Aparte de esa dependencia directa de la política, con sus cambiantes necesidades de "imagen", resulta obvio que las principales carencias de nuestros museos y centros de arte contemporáneo están directamente relacionadas con su aún corta vida. Hace falta tiempo para que contemos con más profesionales y mejor formados, para que las instituciones maduren y perfeccionen su rendimiento, y para que se forme un público que participe y sepa exigir. No obstante, aun con todas las contradicciones y dificultades, no olvidemos que su aparición constituye algo por fin realmente decisivo para la transmisión pública del arte contemporáneo en España.

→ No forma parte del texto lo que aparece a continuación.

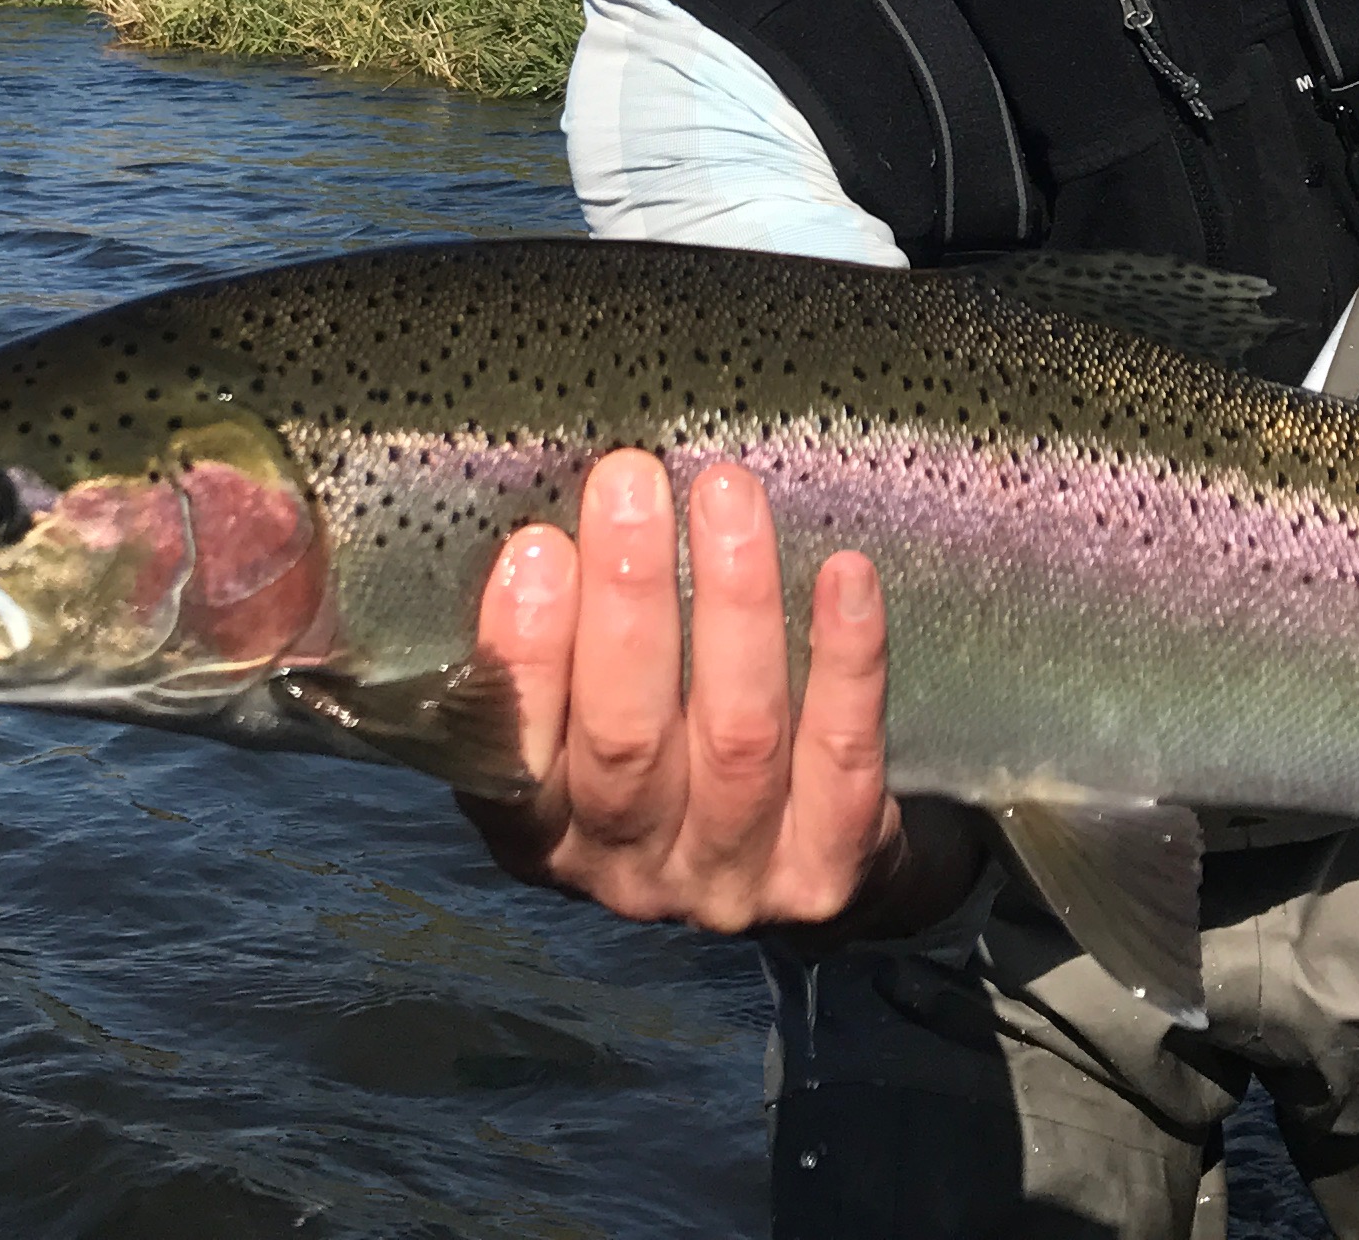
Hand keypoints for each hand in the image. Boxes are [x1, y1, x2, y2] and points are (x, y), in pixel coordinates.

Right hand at [457, 448, 968, 937]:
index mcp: (542, 832)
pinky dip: (844, 661)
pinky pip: (842, 757)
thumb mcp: (578, 724)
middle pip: (626, 738)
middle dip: (628, 600)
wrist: (789, 865)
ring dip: (735, 603)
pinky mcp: (826, 871)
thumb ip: (563, 649)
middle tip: (631, 481)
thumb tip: (560, 517)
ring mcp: (731, 876)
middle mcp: (628, 868)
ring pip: (737, 735)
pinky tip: (844, 574)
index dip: (524, 654)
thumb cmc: (662, 751)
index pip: (513, 754)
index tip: (536, 548)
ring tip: (728, 496)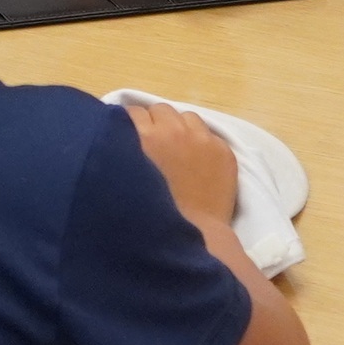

Así que, a pesar de que no son pocos ni pequeños los problemas, quiero dejar bien claro que no todo es negativo. Considero inaceptable el catastrofismo, me parece un signo de impotencia. Aunque, como ya indiqué, menos aceptable resulta el cinismo. Nada peor que acabar la película recurriendo a la consabida frasecilla: "Toma el dinero y corre".

Hay en España artistas y profesionales que trabajan con toda su entrega y honestidad para propiciar un arte vivo y comprometido con las cambiantes exigencias de esta época de tantas transiciones superpuestas. Yo confío en ellos.

Y, además, con la esperanza de que los Reyes Magos sigan su estrella errante hasta nuestro pequeño país en el viaje hacia el nuevo siglo, me arriesgo a pedirles algunos regalos. El primero, que propicien la desaparición de políticos y burócratas sin preparación de los puestos de decisión, organización y gestión de las artes. El segundo, que esa penosa enfermedad llamada "historicismo", que mata el sentido histórico, la emergencia de lo nuevo, la afirmación de la vida, sea definitivamente erradicada de nuestras instituciones artísticas. Y el tercero, que esto no se entienda como el "colorín, colorado" final de ningún cuento. Porque la cosa no ha hecho sino empezar.